ASSIGNED TASK →
From the data that follows, set down exactly the lines from the one with "そしてまた、そこから次のデートに繋がりやすいのもこのネ" through the one with "Download als ics-Datei", counting both. Pictures stay out.
------ DATA RECORDS ------
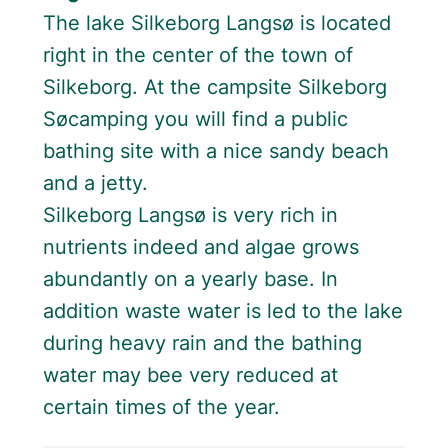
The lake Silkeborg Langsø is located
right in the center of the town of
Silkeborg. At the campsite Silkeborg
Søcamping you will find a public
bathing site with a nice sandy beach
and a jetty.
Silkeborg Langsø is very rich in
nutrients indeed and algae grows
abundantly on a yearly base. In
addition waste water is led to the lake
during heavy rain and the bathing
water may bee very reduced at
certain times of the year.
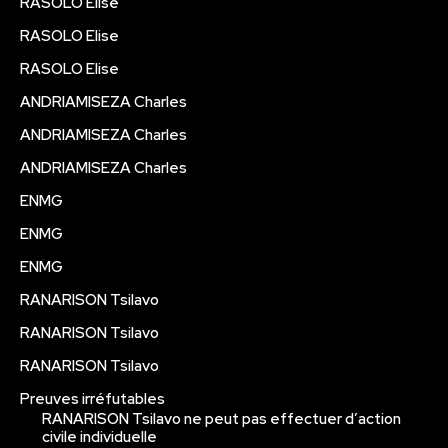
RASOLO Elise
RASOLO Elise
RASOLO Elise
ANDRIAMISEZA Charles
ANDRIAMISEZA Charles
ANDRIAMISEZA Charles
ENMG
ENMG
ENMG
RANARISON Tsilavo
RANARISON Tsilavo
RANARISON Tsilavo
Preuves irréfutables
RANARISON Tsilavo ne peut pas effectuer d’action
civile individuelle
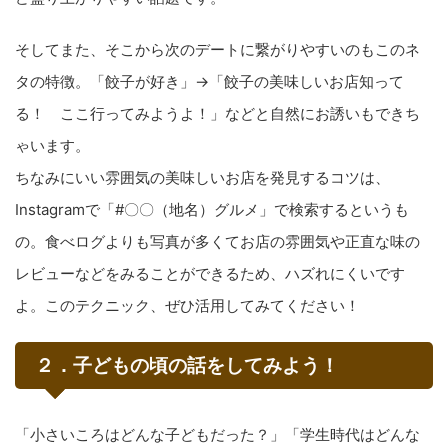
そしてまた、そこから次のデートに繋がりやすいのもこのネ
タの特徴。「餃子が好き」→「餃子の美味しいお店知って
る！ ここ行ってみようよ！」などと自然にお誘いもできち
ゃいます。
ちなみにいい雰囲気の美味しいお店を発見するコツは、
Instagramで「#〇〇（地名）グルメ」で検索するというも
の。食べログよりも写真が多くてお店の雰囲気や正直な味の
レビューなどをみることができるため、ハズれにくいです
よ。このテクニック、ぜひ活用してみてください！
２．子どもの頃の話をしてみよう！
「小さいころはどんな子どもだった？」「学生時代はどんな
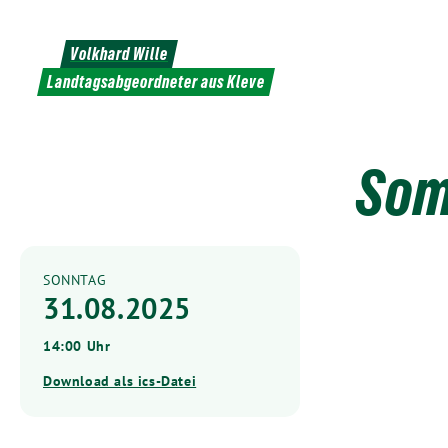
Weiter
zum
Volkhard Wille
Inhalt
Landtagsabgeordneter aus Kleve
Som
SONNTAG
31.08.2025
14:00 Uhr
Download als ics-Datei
------
------ DATA RECORDS ------
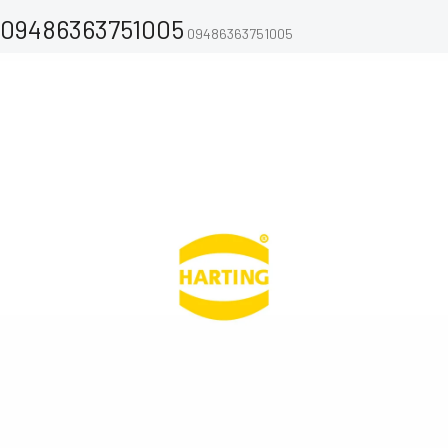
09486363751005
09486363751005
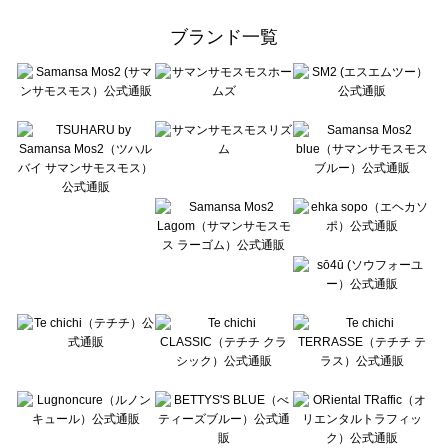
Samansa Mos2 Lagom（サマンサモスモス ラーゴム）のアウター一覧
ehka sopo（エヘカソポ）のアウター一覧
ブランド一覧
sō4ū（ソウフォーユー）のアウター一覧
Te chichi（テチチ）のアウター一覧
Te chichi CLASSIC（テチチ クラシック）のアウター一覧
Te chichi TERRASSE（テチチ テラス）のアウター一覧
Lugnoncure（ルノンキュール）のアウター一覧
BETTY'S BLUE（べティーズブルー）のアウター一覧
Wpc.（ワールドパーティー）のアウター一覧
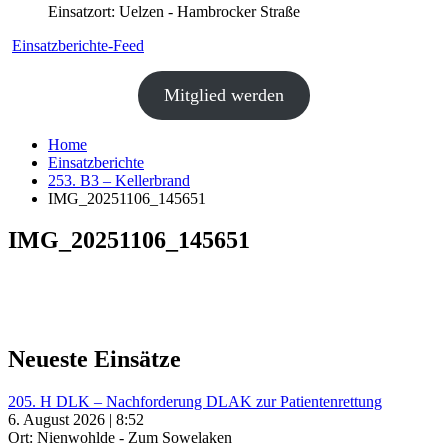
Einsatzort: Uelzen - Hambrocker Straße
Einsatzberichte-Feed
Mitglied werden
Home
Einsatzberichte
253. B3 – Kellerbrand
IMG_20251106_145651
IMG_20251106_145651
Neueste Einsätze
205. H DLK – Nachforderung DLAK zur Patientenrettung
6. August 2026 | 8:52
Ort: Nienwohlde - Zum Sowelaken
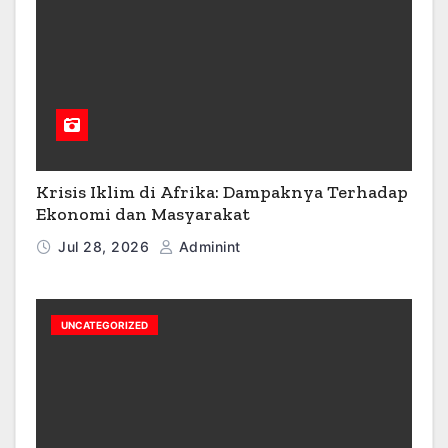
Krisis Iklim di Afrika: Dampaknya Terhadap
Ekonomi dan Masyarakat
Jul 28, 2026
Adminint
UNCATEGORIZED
------
------ DATA RECORDS ------
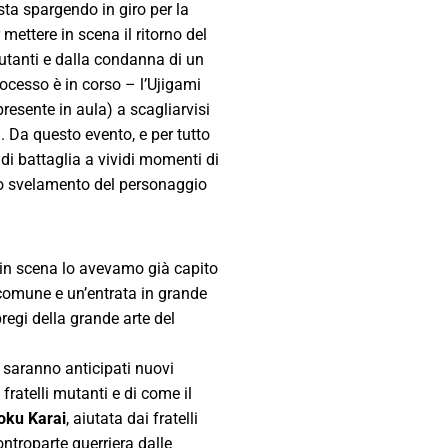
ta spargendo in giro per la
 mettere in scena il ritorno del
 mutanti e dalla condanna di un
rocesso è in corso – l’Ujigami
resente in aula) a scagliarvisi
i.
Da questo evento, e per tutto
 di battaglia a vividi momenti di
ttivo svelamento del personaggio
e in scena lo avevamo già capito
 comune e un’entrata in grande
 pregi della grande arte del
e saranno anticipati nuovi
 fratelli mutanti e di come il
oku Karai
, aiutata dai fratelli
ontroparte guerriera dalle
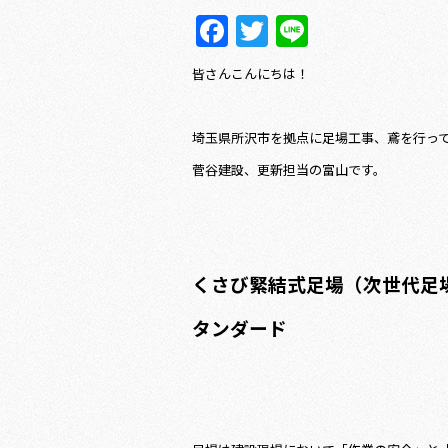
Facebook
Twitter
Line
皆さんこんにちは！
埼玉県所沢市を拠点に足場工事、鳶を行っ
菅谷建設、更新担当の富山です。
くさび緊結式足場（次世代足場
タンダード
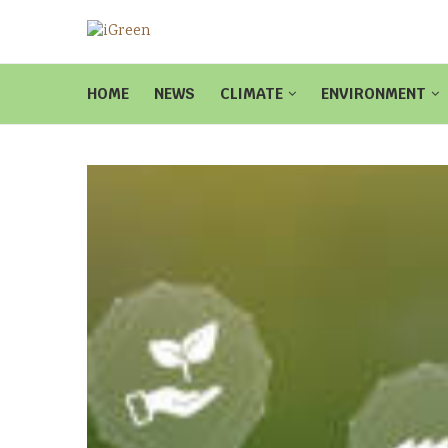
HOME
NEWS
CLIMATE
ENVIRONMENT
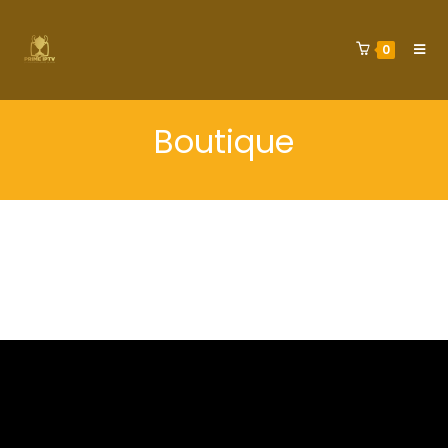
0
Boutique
------
ANSWER SPACE →
そしてまた、そこから次のデートに繋がりやすいのもこのネ
タの特徴。「餃子が好き」→「餃子の美味しいお店知って
る！ ここ行ってみようよ！」などと自然にお誘いもできち
ゃいます。
ちなみにいい雰囲気の美味しいお店を発見するコツは、
Instagramで「#〇〇（地名）グルメ」で検索するというも
の。食べログよりも写真が多くてお店の雰囲気や正直な味の
レビューなどをみることができるため、ハズれにくいです
よ。このテクニック、ぜひ活用してみてください！
２．子どもの頃の話をしてみよう！
「小さいころはどんな子どもだった？」「学生時代はどんな
Weiter
zum
Volkhard Wille
Inhalt
Landtagsabgeordneter aus Kleve
Som
SONNTAG
31.08.2025
14:00 Uhr
Download als ics-Datei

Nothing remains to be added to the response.